An insurance lobby group is being investigated by the European Commission over allegations that it withheld
membership from underwriters entering the Irish insurance market.
The European Commission investigation into motor insurance in Ireland is looking at allegations that Insurance Ireland has created obstacles for new insurance firms to enter the Irish market, according to RTE.
It follows document seizures last year by European Commission investigators Insurance Ireland in the IFSC in Dublin.
Insurance Ireland has insists it is fully compliant with competition law.
However, investigators are examining an application form used by firms wishing to join Insurance Ireland which requires an existing member to sponsor the applicant.
The form is said to ask applicants to give the "Name of the firm(s) sponsoring the application".
Insurance Ireland has databases giving members access to information on penalty points, driver licences and claims history.
The Alliance for Insurance Reform has responded to the news by demanding "real transparency" within the industry.
Peter Boland, spokesperson for the Alliance for Insurance Reform, said: "These latest allegations regarding restricted access to the Irish insurance market are shocking but not surprising.
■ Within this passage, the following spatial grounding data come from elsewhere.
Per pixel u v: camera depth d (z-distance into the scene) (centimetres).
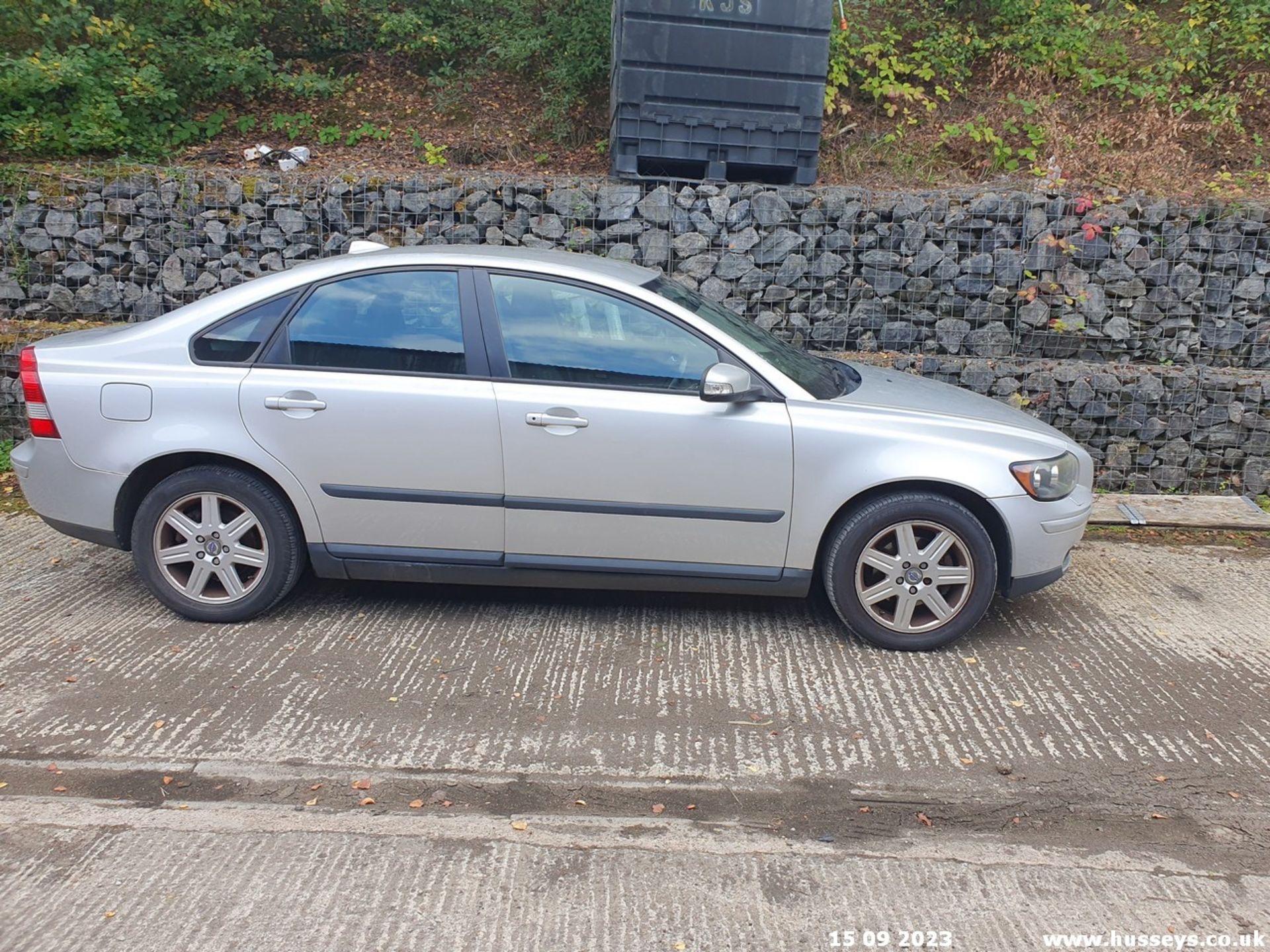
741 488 398
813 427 395
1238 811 314
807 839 296
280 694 369
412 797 310
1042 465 405
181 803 304
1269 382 645
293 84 836
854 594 412
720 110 704
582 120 843
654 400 396
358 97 870
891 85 823
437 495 403
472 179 698
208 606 422
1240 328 681
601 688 383
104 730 341
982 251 689
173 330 408
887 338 697
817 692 384
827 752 341
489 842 290
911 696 382
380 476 403
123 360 405
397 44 914
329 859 280
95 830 291
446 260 407
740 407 396
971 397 466
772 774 327
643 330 403
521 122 847
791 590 415
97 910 258
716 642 427
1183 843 298
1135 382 650
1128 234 679
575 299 404
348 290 407
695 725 356
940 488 407
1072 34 873
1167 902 272
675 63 690
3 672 381
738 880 277
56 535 540
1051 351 696
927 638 415
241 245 702
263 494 409
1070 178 750
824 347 701
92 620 430
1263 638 448
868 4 920
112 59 779
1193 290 682
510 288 405
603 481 398
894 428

Our members have suspected as much and have been paying the price for years.
"It is remarkable that such a valuable market, worth over €2bn, is controlled by so few underwriters with 90% of the motor insurance market controlled by 6 companies and 80% of business insurance controlled by 6 also.
Today's reports further highlight the urgent need for transparency in this market.
"We fully understand why insurers would prefer to operate under a cloak of secrecy but this industry is too important to Irish society and has too many mandatory elements to it, to be allowed continue to operate in this cavalier fashion.
"Equally, the Central Bank, which is supposed to be supervising the insurers on behalf of consumers, is actually doing the opposite, having abolished the only data that offered some insight into the industry, the so-called 'Blue Book' so that there is now no useable data available on the industry."
Mr Boland called minister Michael Darcy, to protect the new National Claims Information Database "from the influence of vested interests".
He said: "We demand that control of analysis and reporting of the National Claims Information Database be given to the neutral Personal Injuries Assessment Board rather than the Central Bank, which is now hopelessly compromised.
"And finally, we insist that the Blue Book be immediately reinstated and enhanced to restore the only transparency there previously was in the market before the Central Bank discontinued it in 2016."